There are a variety of key points to emphasize the continuing need for franchise regulations:
Franchise agreements are drafted by a franchisor’s lawyers to help benefit the franchisor in every possible way with protected barriers of the law usually leaving franchisees on a take-it-or-leave-it basis. Unfortunately, franchisees most of the time fail to hire an experienced franchise lawyer in advance of the purchase even though hundreds of thousands of dollars may be at stake.
Franchisees have no idea where the “bones are buried” in franchise systems whereas the franchisors have all the critical information and often conceal it.
Many franchisors “sell” franchises via commissioned sales representatives or brokers whose livelihoods depend on making sales. They will often embellish the likelihood of success and downplay the risks.

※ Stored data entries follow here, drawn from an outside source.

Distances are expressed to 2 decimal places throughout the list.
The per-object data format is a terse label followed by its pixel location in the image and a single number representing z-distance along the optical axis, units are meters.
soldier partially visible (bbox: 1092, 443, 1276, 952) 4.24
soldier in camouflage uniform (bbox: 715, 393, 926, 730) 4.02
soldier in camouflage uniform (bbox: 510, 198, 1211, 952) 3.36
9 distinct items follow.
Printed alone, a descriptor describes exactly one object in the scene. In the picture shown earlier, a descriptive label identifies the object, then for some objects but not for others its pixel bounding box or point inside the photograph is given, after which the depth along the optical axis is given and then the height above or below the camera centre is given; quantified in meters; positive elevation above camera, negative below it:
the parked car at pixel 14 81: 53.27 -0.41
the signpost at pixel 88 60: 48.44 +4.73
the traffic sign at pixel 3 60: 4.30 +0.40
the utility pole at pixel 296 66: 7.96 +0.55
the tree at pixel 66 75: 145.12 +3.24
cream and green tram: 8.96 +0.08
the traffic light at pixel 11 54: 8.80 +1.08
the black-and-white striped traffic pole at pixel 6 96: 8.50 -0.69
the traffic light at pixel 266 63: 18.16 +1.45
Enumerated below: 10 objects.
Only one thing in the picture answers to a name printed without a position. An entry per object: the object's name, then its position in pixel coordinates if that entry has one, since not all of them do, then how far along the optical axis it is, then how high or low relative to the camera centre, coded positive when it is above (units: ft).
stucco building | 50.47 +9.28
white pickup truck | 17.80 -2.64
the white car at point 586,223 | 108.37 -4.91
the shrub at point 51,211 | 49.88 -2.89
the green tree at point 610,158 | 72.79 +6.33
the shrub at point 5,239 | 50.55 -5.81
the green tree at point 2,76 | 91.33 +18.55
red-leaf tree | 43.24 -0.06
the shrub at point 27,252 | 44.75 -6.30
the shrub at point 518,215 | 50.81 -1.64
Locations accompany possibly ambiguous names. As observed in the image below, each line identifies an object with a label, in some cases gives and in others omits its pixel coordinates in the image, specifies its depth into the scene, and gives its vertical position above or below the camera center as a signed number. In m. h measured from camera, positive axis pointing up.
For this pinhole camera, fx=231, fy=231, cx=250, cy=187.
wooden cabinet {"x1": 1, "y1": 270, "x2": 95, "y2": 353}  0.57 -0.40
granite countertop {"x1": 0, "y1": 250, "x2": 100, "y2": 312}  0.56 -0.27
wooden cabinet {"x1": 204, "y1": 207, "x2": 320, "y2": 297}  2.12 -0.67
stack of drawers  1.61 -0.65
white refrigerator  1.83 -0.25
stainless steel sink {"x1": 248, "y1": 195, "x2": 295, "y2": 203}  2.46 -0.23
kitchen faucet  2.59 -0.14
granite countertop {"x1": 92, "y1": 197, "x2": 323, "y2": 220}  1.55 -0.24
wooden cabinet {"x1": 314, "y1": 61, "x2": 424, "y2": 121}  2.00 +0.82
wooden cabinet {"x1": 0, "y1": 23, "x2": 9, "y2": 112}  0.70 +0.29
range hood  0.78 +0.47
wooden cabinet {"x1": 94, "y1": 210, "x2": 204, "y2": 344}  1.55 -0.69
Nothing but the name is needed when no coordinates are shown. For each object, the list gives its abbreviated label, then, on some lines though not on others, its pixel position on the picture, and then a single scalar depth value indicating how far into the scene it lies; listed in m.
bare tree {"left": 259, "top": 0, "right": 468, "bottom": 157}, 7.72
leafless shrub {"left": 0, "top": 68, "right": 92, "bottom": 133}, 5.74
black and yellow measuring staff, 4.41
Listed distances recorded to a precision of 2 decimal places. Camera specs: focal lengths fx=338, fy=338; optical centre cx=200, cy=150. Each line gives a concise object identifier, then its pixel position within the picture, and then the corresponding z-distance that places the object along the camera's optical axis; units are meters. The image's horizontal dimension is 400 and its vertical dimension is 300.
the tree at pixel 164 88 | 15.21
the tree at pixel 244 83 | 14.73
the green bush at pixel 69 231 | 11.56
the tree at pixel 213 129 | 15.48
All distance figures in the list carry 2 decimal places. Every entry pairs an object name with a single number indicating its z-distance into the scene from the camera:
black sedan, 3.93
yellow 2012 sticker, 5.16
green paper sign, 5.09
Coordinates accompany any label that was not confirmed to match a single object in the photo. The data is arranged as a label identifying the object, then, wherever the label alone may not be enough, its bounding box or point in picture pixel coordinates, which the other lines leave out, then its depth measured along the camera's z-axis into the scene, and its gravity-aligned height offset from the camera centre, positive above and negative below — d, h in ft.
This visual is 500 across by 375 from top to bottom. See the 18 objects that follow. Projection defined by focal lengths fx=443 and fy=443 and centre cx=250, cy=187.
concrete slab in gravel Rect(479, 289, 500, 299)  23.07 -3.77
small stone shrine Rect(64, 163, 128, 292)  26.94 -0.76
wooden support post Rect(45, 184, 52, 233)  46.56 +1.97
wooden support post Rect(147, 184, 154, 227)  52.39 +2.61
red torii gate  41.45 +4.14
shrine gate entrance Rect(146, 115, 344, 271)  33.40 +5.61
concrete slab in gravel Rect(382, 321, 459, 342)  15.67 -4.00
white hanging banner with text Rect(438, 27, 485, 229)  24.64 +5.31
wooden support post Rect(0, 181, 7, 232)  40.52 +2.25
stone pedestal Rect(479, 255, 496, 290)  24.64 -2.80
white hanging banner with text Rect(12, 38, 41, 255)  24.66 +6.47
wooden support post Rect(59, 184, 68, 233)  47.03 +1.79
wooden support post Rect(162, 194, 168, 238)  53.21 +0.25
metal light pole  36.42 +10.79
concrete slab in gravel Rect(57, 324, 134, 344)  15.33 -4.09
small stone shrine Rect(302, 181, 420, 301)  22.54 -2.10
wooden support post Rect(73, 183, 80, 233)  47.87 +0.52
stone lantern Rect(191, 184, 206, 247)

Once in a system, the franchisee may often become stuck because of his down payment costs and continuing obligations like leases. This franchisee may end up working for free just to pay the bills.
Franchise laws help to diffuse some of these risks noted above. But franchise disclosure statutes exist in only thirteen states and even in those states, the documents are not generally reviewed for truthfulness.
The federal FTC rule requires franchise disclosure in all states, but no generally recognized private right of action exists under the rule meaning, in most cases, no lawsuit can be filed under it by a franchisee. Reliance on overtaxed federal or state agencies to bring actions is not realistic.
Further, franchisors have convinced some courts that fine print in their agreements can serve to insulate them from misrepresentation or other similar claims.
For these reasons, the limited state statutes providing protection for franchisees should be expanded and consideration given to a more effective federal scheme that offers a private right of action.